The Bush administration decided to raise public awareness of the situation, putting a spotlight on the crisis by having Powell pressure Sudanese officials in Khartoum to bring the Janjaweed under control and then going the extra mile by personally visiting one of the remote IDP camps to pledge the international community's efforts to resolve the problem. Everyone remembers what happened in Rwanda ten years ago, and no official of any administration wants another Rwanda.
Powell, talking to reporters aboard his plane traveling to Khartoum, explained the administration has gotten the U.N. energized, as evidenced bythe same day as Powell. Sudanese officials know they face the threat of U.N. Security Council sanctions if they are not responsive to calls from the international community to allow more humanitarian aid into the region and to do it quickly, since the rainy season has already started and soon many roads will be impassable.
More candidly, Powell said "Sometimes people have to see it on television ... you've got to touch their emotions. By seeing these camps, I hope it'll elevate it above other things going on in the world."

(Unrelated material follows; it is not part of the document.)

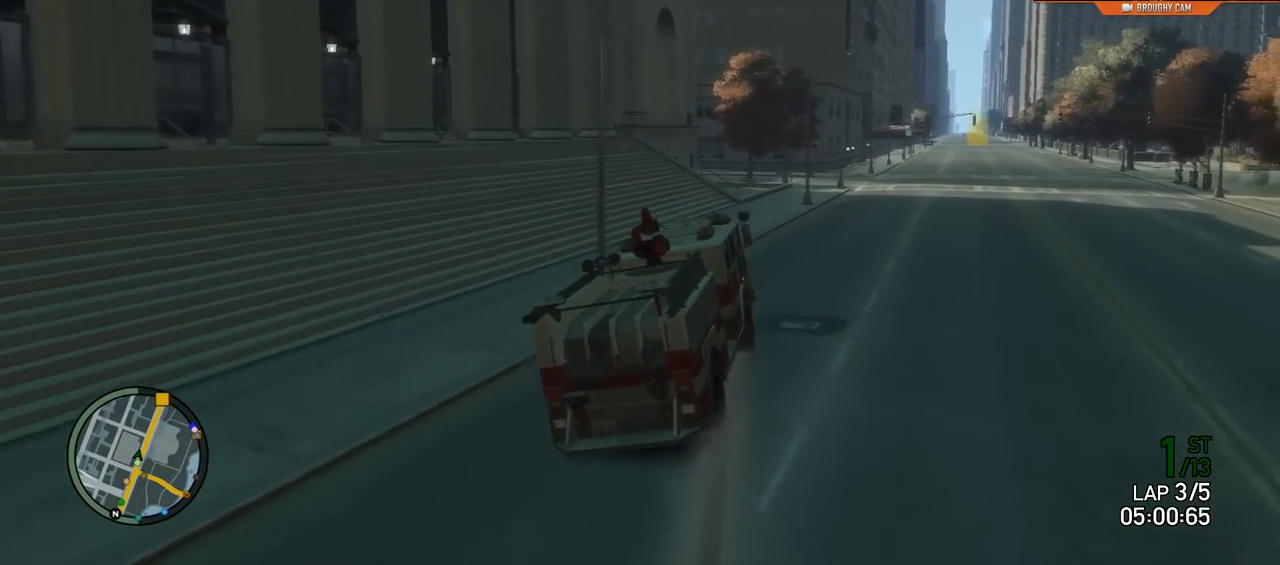
{"buttons": ["R2"], "left_stick": "right", "right_stick": "center", "events": []}
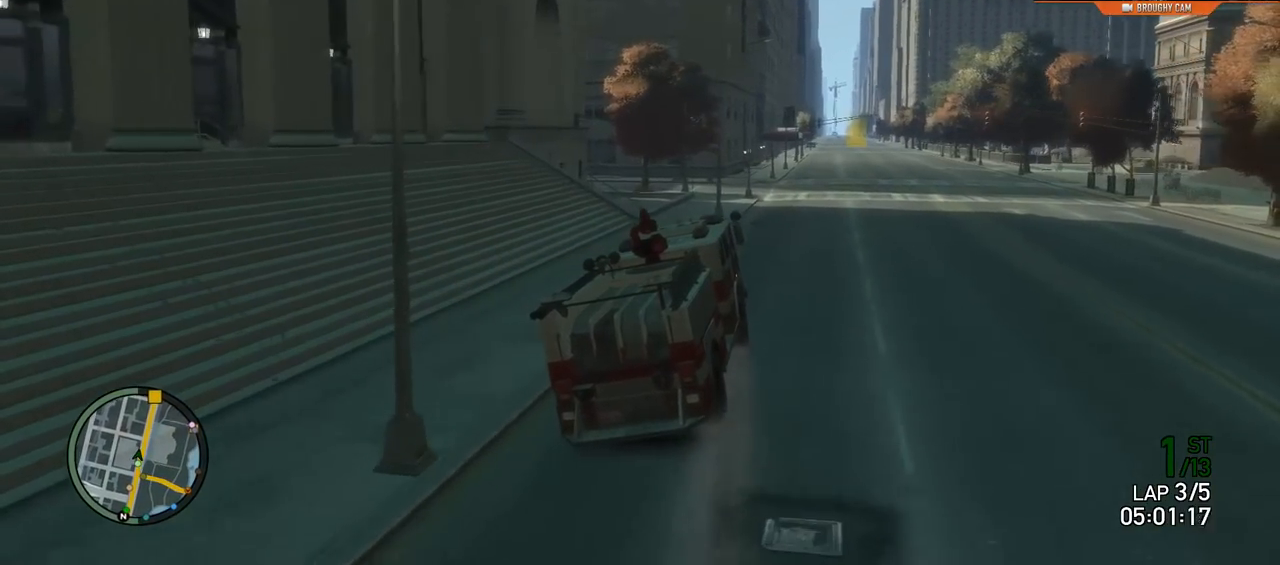
{"buttons": ["R2"], "left_stick": "center", "right_stick": "center", "events": [[16, "left_stick", "center"], [200, "left_stick", "right"], [317, "left_stick", "center"]]}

That's why the State Department's efforts were turned to getting Powell, U.S. AID administrator Andrew Natsios and their humanitarian aid specialists, along with a small group of reporters and a contingent of security personnel, to make the first visit of an American secretary of state to the Abu Shouk IDP camp in al-Fasher, Darfur.
Powell's motorcade leaving the small airport at al-Fasher — his Air Force 757 was the first 757 to land at the remote air strip — was a collection of vehicles cobbled together for the occasion. Nineteen pickups, U.N. land rovers, assorted SUVs in various states of disrepair and at least one armored Chevy Suburban with Washington, D. C. tags flown in for Powell to ride around in made an unusual sight driving across the red sand tracks in and around al-Fasher.
Once in the Abu Shouk camp, Powell hopped out, and was escorted through the camp by an International Red Cross aid worker and local officials. The crowd surged around him, running alongside, all the while chanting his name as well as greetings in local dialects.
Powell made his way past piles of grain and other aid donated by the outside world, much of it stamped "USA." There were stacks of wood used for cooking, an occasional generator, a health center and a special feeding center for children.
This was not an IDP camp showing those most in need. Powell told reporters back in Khartoum that Abu Shouk "was under good supervision, the people had access to food, shelter ... medical care, but it was just one camp," noting further that there were many, many more camps less accessible and with people in greater need.
Even though Powell and his party did not see serious cases of hunger or malnutrition, anyone visiting the camp could clearly see 30- to 40,000 people living in horrid conditions. Add to that the reality that not only had all of these people been forcibly driven from their homes, many had had family members killed or raped by the Janjaweed.
"I came away from the trip with the understanding that we have a humanitarian catastrophe in Darfur but we also have a security crisis," Powell said. "We don't want to keep people well fed in camps. We want them to go home ... The Sudanese security forces must provide an improved security environment."
Sudan's foreign minister, Mustafa Osman Ismail, pledged action on several fronts to control the security situation and take steps to allow more humanitarian aid and more aid workers to go to Darfur. Powell said he expected it to happen in days or weeks and he held out the possibility of U.N. sanctions. Senior State Department officials told reporters they'd be watching Sudanese actions closely because their pledges in the past have not always been fulfilled.
Powell knows the situation is hard to deal with and it has many components. Now that he's seen the refugees for himself, even those in a relatively well-off way, it is a sight neither he nor anyone with him will soon forget.
"I wanted to see a camp and I wanted to see people, and that's what I saw today," Powell said. "I have been around this business long enough, I have many, many years of experience in such matters, that not one single afternoon or one single image will I use to paint the whole picture."